The Go implementation of find-duplicate-files to find duplicate files in a directory. This Go implementation does not handle symlinked directories.
This module will walk the given directory tree and then group files by size (indicating potential duplicate content) followed by comparing the hash of the file. This hash can be chunked by passing in a chunk arg. This will compute an initial hash for a chunk of the file before then computing the full hash if the first hash matched, thus avoiding computing expensive hashes on large files.
- Go 1.14.2+
> go get -v github.com/hp310780/findduplicatefiles
To use as a Go package:
import "github.com/hp310780/findduplicatefiles"
// Args: path to the directory to search for duplicates
// chunk size for initial hash. 1 indicates full file, 2 is half etc.
duplicates := find_duplicate_files.FindDuplicateFiles("/path/to/dir", 1)

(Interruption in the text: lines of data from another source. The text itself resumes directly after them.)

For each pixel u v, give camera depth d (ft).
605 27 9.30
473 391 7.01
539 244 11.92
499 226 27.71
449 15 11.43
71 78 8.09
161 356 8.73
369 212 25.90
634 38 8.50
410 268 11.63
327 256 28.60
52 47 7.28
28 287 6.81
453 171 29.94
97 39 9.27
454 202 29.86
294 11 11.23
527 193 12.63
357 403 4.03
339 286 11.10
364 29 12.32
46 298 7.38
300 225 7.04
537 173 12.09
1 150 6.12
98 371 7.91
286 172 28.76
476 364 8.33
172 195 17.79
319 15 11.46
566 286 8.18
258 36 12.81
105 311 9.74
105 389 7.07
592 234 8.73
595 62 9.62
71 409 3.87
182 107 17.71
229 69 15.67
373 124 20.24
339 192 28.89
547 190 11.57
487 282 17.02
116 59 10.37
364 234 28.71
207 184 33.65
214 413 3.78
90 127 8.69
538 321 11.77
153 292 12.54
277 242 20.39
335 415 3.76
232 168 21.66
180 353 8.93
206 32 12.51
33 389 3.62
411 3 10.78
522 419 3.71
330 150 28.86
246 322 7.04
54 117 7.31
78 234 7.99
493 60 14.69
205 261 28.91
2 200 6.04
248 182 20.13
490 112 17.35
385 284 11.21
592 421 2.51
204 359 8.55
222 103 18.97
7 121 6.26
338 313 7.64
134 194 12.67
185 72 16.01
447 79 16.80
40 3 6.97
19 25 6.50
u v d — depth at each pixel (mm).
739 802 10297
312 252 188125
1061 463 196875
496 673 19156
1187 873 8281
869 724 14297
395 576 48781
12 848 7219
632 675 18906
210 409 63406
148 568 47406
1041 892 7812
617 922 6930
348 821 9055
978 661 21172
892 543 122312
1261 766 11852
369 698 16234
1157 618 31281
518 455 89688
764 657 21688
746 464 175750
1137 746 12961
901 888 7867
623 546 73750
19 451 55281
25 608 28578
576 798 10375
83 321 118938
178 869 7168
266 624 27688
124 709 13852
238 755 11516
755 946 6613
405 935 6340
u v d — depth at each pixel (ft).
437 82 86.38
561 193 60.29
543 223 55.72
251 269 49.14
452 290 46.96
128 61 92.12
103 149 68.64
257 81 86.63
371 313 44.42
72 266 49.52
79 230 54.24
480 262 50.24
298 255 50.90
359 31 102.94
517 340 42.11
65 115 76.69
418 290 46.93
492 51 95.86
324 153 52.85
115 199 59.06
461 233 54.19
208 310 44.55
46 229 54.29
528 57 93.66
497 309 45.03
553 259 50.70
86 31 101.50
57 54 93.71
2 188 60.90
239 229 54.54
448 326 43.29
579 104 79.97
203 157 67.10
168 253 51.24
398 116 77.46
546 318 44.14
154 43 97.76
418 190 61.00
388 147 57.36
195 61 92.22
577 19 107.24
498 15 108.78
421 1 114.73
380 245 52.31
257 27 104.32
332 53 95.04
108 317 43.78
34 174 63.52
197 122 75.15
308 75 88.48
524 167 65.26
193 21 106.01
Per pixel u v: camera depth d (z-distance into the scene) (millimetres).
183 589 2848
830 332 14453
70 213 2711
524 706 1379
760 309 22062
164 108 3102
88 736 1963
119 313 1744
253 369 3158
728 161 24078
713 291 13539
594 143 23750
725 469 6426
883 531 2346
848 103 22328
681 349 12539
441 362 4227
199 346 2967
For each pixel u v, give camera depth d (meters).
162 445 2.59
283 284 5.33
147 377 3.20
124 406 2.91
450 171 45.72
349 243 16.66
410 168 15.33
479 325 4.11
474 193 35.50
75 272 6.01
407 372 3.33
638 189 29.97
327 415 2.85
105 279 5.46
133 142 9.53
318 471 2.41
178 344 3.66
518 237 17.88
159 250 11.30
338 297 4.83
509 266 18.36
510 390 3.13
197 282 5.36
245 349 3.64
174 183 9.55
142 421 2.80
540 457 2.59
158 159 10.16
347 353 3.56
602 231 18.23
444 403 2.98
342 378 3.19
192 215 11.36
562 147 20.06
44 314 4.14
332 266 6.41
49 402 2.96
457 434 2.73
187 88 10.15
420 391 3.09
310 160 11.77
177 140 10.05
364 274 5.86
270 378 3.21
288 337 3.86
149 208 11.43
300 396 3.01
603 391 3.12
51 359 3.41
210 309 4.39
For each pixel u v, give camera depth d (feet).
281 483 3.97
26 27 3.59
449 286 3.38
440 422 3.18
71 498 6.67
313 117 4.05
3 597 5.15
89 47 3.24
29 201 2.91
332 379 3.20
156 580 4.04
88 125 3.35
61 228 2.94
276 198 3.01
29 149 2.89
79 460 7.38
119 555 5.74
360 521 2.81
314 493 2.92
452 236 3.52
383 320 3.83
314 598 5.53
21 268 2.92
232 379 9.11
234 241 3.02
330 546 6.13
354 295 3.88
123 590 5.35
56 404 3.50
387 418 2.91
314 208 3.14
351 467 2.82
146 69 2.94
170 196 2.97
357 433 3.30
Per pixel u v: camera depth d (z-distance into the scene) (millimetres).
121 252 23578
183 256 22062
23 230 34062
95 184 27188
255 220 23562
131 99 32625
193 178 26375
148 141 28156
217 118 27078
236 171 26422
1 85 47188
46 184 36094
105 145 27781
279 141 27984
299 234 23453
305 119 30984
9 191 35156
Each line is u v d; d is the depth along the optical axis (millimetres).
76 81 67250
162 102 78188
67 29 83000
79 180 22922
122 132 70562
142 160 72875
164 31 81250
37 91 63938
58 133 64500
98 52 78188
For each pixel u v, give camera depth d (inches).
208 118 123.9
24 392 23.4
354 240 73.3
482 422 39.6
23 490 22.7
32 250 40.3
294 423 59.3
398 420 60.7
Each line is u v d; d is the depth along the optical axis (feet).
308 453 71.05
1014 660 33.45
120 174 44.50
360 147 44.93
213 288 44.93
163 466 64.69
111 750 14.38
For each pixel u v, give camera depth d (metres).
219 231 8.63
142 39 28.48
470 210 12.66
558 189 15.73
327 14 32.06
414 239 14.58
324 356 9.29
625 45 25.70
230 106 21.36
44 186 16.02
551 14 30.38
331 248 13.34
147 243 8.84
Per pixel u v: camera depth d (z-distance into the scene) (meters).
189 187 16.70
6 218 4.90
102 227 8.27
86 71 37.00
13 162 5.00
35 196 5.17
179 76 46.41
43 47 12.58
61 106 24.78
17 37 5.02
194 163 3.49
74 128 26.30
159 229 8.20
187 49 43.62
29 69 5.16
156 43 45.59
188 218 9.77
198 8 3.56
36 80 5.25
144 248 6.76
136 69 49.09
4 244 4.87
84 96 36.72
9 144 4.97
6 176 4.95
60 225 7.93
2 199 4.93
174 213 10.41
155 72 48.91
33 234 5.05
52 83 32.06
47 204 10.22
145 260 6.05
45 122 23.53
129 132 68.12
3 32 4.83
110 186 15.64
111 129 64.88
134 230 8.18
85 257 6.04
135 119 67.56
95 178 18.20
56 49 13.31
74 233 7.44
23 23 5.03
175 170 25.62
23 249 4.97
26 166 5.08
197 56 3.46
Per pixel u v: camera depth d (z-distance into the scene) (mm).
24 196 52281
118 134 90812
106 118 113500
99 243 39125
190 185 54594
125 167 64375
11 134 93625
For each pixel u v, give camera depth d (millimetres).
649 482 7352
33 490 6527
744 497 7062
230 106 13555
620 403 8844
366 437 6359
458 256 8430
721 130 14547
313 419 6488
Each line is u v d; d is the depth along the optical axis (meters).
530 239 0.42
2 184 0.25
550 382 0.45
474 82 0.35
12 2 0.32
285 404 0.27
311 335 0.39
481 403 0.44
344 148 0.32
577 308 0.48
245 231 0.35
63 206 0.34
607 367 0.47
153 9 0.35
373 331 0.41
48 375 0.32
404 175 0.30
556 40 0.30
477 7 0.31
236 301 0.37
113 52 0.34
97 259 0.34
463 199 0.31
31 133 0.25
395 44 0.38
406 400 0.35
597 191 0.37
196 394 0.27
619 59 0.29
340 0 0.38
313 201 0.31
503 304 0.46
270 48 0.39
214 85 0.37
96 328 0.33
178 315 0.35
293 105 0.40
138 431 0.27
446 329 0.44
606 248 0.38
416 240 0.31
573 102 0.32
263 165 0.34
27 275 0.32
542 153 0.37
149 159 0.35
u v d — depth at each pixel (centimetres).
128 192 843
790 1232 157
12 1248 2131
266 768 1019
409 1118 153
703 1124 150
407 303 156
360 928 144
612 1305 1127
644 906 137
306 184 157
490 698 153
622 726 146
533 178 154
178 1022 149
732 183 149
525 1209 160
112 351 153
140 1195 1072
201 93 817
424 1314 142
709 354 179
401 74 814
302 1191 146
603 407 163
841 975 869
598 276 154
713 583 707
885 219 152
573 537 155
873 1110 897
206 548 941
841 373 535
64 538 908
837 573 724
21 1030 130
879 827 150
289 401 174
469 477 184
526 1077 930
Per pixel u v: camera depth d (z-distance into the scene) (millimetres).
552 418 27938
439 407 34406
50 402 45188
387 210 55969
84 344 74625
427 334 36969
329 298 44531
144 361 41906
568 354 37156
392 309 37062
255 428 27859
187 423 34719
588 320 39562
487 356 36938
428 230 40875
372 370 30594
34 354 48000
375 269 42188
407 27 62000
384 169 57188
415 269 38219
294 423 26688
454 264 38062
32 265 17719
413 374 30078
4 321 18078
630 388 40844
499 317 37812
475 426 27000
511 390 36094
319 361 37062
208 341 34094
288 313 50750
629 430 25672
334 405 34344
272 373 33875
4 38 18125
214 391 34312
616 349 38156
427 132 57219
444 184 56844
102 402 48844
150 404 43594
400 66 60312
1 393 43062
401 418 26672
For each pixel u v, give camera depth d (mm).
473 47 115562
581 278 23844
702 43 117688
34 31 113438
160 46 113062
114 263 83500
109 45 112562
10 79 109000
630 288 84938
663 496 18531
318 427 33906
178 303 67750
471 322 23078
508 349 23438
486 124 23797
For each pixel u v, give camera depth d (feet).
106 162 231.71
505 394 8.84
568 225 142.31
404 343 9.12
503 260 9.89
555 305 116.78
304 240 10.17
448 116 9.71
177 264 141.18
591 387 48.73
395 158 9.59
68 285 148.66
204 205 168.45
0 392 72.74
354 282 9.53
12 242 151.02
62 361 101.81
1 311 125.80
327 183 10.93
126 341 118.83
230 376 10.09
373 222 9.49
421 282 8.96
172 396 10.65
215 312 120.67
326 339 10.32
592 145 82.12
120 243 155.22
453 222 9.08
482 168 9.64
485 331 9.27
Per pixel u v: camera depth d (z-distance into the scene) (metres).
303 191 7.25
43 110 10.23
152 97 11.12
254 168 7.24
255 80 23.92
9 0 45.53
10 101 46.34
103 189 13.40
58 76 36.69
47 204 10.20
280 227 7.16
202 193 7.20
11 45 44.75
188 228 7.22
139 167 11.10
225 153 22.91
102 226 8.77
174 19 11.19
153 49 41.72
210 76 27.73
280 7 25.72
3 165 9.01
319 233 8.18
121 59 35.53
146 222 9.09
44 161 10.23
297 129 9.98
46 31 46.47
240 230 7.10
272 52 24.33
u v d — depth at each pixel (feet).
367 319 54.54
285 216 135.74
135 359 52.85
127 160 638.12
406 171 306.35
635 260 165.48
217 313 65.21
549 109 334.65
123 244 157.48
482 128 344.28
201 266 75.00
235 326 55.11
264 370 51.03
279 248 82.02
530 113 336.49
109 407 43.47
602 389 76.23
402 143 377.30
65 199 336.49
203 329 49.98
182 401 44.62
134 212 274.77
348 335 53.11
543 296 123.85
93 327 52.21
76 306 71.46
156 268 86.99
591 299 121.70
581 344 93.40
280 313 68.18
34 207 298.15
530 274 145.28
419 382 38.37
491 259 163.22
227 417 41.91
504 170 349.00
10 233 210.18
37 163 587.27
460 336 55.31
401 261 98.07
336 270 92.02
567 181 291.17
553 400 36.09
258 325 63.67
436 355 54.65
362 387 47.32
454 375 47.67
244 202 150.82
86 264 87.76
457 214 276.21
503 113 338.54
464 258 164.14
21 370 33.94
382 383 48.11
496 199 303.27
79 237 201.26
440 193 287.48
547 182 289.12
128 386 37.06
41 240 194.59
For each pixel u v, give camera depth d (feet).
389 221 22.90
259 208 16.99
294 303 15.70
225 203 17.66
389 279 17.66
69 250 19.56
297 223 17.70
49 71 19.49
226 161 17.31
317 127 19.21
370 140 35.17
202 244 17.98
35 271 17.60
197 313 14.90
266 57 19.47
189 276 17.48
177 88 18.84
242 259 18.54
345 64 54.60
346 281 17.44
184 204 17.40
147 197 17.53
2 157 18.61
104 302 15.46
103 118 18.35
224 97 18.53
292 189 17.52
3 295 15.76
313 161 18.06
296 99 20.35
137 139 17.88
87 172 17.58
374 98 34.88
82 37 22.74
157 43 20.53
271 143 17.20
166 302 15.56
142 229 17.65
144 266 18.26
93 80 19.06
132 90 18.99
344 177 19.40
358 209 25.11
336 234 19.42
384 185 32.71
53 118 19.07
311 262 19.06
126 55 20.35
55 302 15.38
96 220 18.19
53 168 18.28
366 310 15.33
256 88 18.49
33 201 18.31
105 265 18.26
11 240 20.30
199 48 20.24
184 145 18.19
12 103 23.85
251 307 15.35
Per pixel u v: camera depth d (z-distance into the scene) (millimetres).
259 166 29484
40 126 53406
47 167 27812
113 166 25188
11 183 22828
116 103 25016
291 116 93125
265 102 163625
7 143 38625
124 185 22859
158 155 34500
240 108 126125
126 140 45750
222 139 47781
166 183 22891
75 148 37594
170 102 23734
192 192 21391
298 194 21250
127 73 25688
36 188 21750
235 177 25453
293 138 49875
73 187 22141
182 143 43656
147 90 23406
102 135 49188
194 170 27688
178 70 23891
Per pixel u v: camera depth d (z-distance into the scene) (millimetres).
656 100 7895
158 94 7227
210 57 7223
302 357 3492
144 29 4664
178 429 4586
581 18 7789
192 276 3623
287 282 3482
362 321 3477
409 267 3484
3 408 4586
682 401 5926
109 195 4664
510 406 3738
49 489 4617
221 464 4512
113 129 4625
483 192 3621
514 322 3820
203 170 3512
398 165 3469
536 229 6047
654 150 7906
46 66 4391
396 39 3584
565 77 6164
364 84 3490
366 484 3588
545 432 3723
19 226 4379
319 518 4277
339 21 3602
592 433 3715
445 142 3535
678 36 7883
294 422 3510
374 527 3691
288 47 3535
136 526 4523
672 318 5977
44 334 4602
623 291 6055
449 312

To run the tests, please use the following commands:
> cd <findduplicatefiles directory>
> go test -v
The test data provided takes the following form -
- test/test_data/test*.txt: Text files of equal length but differing content. test1 and test2 are the same, test3 is different.
- test/test_data/out.gif: Image file.
- Investigate performance and benchmarking for large files.
- Investigate how to resolve symlinks gracefully.